Instructions to follow:
What you give back must match the data character for character.

Records provided:

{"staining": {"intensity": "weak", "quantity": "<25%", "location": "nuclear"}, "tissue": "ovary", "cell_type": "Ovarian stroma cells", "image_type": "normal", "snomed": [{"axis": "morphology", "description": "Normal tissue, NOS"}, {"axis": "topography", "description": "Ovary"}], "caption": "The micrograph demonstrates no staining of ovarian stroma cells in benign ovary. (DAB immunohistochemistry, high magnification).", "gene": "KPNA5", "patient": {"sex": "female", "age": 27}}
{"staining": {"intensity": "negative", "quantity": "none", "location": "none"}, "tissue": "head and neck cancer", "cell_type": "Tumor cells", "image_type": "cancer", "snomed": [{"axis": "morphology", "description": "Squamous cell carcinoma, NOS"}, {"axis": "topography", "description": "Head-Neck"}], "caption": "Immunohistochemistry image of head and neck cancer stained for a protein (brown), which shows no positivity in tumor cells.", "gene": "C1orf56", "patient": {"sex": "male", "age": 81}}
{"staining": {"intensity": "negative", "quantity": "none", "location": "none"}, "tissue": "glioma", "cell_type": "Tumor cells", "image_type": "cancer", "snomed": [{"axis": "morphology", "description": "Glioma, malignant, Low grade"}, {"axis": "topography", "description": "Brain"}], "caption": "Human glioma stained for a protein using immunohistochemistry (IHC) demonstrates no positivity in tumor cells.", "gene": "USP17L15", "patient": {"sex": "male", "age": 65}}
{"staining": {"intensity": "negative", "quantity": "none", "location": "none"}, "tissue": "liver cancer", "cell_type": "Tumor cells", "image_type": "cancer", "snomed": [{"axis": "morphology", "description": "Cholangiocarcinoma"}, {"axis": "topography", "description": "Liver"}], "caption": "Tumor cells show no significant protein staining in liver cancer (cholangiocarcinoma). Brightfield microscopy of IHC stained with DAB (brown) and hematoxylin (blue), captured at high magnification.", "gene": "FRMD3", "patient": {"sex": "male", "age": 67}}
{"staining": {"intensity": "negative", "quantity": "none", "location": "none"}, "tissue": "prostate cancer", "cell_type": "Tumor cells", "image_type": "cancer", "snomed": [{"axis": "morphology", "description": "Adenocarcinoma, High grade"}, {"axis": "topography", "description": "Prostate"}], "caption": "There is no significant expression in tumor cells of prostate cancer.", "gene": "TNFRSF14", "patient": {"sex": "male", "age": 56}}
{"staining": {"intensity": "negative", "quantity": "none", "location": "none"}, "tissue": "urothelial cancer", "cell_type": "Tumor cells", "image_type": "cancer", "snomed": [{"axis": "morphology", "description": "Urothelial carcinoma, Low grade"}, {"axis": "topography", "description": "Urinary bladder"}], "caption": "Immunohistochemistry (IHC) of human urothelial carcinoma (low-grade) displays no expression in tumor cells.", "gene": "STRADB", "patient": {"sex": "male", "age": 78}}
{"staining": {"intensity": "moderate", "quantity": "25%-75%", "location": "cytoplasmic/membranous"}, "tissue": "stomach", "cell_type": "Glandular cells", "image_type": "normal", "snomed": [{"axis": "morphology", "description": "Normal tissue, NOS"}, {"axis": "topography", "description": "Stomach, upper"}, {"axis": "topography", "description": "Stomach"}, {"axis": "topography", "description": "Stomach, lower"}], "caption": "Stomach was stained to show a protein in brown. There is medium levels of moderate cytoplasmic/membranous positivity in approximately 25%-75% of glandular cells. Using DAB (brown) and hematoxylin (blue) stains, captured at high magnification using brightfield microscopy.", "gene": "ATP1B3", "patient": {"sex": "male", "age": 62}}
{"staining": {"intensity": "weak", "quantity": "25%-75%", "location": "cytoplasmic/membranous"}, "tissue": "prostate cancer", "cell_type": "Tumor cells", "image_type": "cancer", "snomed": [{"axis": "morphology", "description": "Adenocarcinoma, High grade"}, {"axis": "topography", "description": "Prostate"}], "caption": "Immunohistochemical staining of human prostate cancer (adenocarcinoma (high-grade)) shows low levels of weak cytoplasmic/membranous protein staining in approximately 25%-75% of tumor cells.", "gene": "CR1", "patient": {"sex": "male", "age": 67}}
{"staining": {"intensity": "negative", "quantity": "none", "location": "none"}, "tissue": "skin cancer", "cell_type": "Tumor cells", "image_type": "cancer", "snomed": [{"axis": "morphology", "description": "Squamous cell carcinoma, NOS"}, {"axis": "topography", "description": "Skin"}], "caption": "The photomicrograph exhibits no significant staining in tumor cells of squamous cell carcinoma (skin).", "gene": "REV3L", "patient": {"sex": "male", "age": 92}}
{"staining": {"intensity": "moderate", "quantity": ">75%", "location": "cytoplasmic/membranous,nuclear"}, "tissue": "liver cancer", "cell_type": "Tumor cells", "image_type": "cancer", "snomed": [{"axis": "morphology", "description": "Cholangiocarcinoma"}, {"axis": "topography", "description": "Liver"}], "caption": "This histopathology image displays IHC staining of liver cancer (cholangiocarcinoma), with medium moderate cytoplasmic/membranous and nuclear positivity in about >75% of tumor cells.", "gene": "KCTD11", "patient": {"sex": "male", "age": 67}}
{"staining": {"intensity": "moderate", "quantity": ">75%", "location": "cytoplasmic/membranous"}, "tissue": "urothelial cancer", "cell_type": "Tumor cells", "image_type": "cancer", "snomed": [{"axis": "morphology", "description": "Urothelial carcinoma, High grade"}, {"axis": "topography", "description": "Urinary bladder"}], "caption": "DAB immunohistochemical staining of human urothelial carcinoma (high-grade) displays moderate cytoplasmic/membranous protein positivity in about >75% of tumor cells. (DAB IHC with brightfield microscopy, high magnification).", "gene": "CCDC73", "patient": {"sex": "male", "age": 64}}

Your response:
{"staining": {"intensity": "weak", "quantity": "<25%", "location": "nuclear"}, "tissue": "ovary", "cell_type": "Ovarian stroma cells", "image_type": "normal", "snomed": [{"axis": "morphology", "description": "Normal tissue, NOS"}, {"axis": "topography", "description": "Ovary"}], "caption": "The micrograph demonstrates no staining of ovarian stroma cells in benign ovary. (DAB immunohistochemistry, high magnification).", "gene": "KPNA5", "patient": {"sex": "female", "age": 27}}
{"staining": {"intensity": "negative", "quantity": "none", "location": "none"}, "tissue": "head and neck cancer", "cell_type": "Tumor cells", "image_type": "cancer", "snomed": [{"axis": "morphology", "description": "Squamous cell carcinoma, NOS"}, {"axis": "topography", "description": "Head-Neck"}], "caption": "Immunohistochemistry image of head and neck cancer stained for a protein (brown), which shows no positivity in tumor cells.", "gene": "C1orf56", "patient": {"sex": "male", "age": 81}}
{"staining": {"intensity": "negative", "quantity": "none", "location": "none"}, "tissue": "glioma", "cell_type": "Tumor cells", "image_type": "cancer", "snomed": [{"axis": "morphology", "description": "Glioma, malignant, Low grade"}, {"axis": "topography", "description": "Brain"}], "caption": "Human glioma stained for a protein using immunohistochemistry (IHC) demonstrates no positivity in tumor cells.", "gene": "USP17L15", "patient": {"sex": "male", "age": 65}}
{"staining": {"intensity": "negative", "quantity": "none", "location": "none"}, "tissue": "liver cancer", "cell_type": "Tumor cells", "image_type": "cancer", "snomed": [{"axis": "morphology", "description": "Cholangiocarcinoma"}, {"axis": "topography", "description": "Liver"}], "caption": "Tumor cells show no significant protein staining in liver cancer (cholangiocarcinoma). Brightfield microscopy of IHC stained with DAB (brown) and hematoxylin (blue), captured at high magnification.", "gene": "FRMD3", "patient": {"sex": "male", "age": 67}}
{"staining": {"intensity": "negative", "quantity": "none", "location": "none"}, "tissue": "prostate cancer", "cell_type": "Tumor cells", "image_type": "cancer", "snomed": [{"axis": "morphology", "description": "Adenocarcinoma, High grade"}, {"axis": "topography", "description": "Prostate"}], "caption": "There is no significant expression in tumor cells of prostate cancer.", "gene": "TNFRSF14", "patient": {"sex": "male", "age": 56}}
{"staining": {"intensity": "negative", "quantity": "none", "location": "none"}, "tissue": "urothelial cancer", "cell_type": "Tumor cells", "image_type": "cancer", "snomed": [{"axis": "morphology", "description": "Urothelial carcinoma, Low grade"}, {"axis": "topography", "description": "Urinary bladder"}], "caption": "Immunohistochemistry (IHC) of human urothelial carcinoma (low-grade) displays no expression in tumor cells.", "gene": "STRADB", "patient": {"sex": "male", "age": 78}}
{"staining": {"intensity": "moderate", "quantity": "25%-75%", "location": "cytoplasmic/membranous"}, "tissue": "stomach", "cell_type": "Glandular cells", "image_type": "normal", "snomed": [{"axis": "morphology", "description": "Normal tissue, NOS"}, {"axis": "topography", "description": "Stomach, upper"}, {"axis": "topography", "description": "Stomach"}, {"axis": "topography", "description": "Stomach, lower"}], "caption": "Stomach was stained to show a protein in brown. There is medium levels of moderate cytoplasmic/membranous positivity in approximately 25%-75% of glandular cells. Using DAB (brown) and hematoxylin (blue) stains, captured at high magnification using brightfield microscopy.", "gene": "ATP1B3", "patient": {"sex": "male", "age": 62}}
{"staining": {"intensity": "weak", "quantity": "25%-75%", "location": "cytoplasmic/membranous"}, "tissue": "prostate cancer", "cell_type": "Tumor cells", "image_type": "cancer", "snomed": [{"axis": "morphology", "description": "Adenocarcinoma, High grade"}, {"axis": "topography", "description": "Prostate"}], "caption": "Immunohistochemical staining of human prostate cancer (adenocarcinoma (high-grade)) shows low levels of weak cytoplasmic/membranous protein staining in approximately 25%-75% of tumor cells.", "gene": "CR1", "patient": {"sex": "male", "age": 67}}
{"staining": {"intensity": "negative", "quantity": "none", "location": "none"}, "tissue": "skin cancer", "cell_type": "Tumor cells", "image_type": "cancer", "snomed": [{"axis": "morphology", "description": "Squamous cell carcinoma, NOS"}, {"axis": "topography", "description": "Skin"}], "caption": "The photomicrograph exhibits no significant staining in tumor cells of squamous cell carcinoma (skin).", "gene": "REV3L", "patient": {"sex": "male", "age": 92}}
{"staining": {"intensity": "moderate", "quantity": ">75%", "location": "cytoplasmic/membranous,nuclear"}, "tissue": "liver cancer", "cell_type": "Tumor cells", "image_type": "cancer", "snomed": [{"axis": "morphology", "description": "Cholangiocarcinoma"}, {"axis": "topography", "description": "Liver"}], "caption": "This histopathology image displays IHC staining of liver cancer (cholangiocarcinoma), with medium moderate cytoplasmic/membranous and nuclear positivity in about >75% of tumor cells.", "gene": "KCTD11", "patient": {"sex": "male", "age": 67}}
{"staining": {"intensity": "moderate", "quantity": ">75%", "location": "cytoplasmic/membranous"}, "tissue": "urothelial cancer", "cell_type": "Tumor cells", "image_type": "cancer", "snomed": [{"axis": "morphology", "description": "Urothelial carcinoma, High grade"}, {"axis": "topography", "description": "Urinary bladder"}], "caption": "DAB immunohistochemical staining of human urothelial carcinoma (high-grade) displays moderate cytoplasmic/membranous protein positivity in about >75% of tumor cells. (DAB IHC with brightfield microscopy, high magnification).", "gene": "CCDC73", "patient": {"sex": "male", "age": 64}}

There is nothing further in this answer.